- Vinton Location in California Vinton Vinton (the United States)
- Coordinates: 39°48′16″N 120°10′42″W﻿ / ﻿39.80444°N 120.17833°W
- Country: United States
- State: California
- County: Plumas
- Elevation: 4,947 ft (1,508 m)
- ZIP code: 96135

= Vinton, California =

Unincorporated community in California, United States

Vinton is an unincorporated community in Plumas County, California, United States. It lies at an elevation of 4947 ft. Vinton is located 2 mi west of Chilcoot, at the junction of State Routes 49 and State Routes 70.

For census purposes, Vinton is included in the census-designated place (CDP) of Chilcoot-Vinton.
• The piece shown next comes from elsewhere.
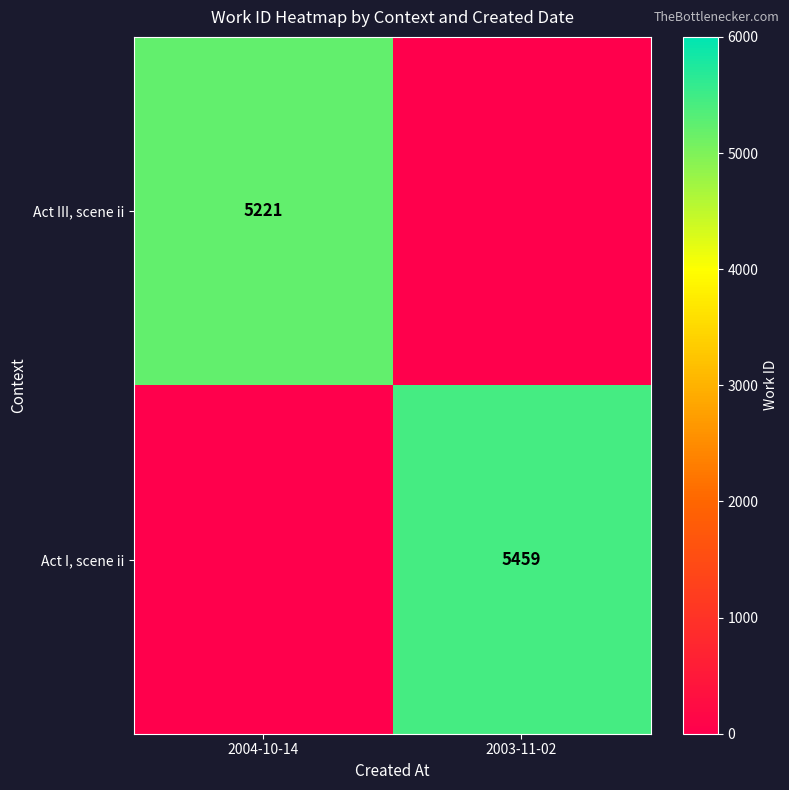

Is the value of Act I, scene ii at 2003-11-02 greater than the value of Act III, scene ii at 2004-10-14?

Yes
The Vinton post office opened in 1897. The name honors Vinton Bowen, daughter of a Sierra Valley Railway official. The Sierra Valley Railway later became part of the Western Pacific Railroad and now the Union Pacific Railroad.

The Sierra Valley Grange #466 organized in 1931. The grange has hosted many weddings, funerals, 4-H meetings, dinners and dances. In 1986 it became home to the Vinton Cowboy Poetry show, second show to Elko.

Vinton is in the Sierra-Plumas Joint Unified School District.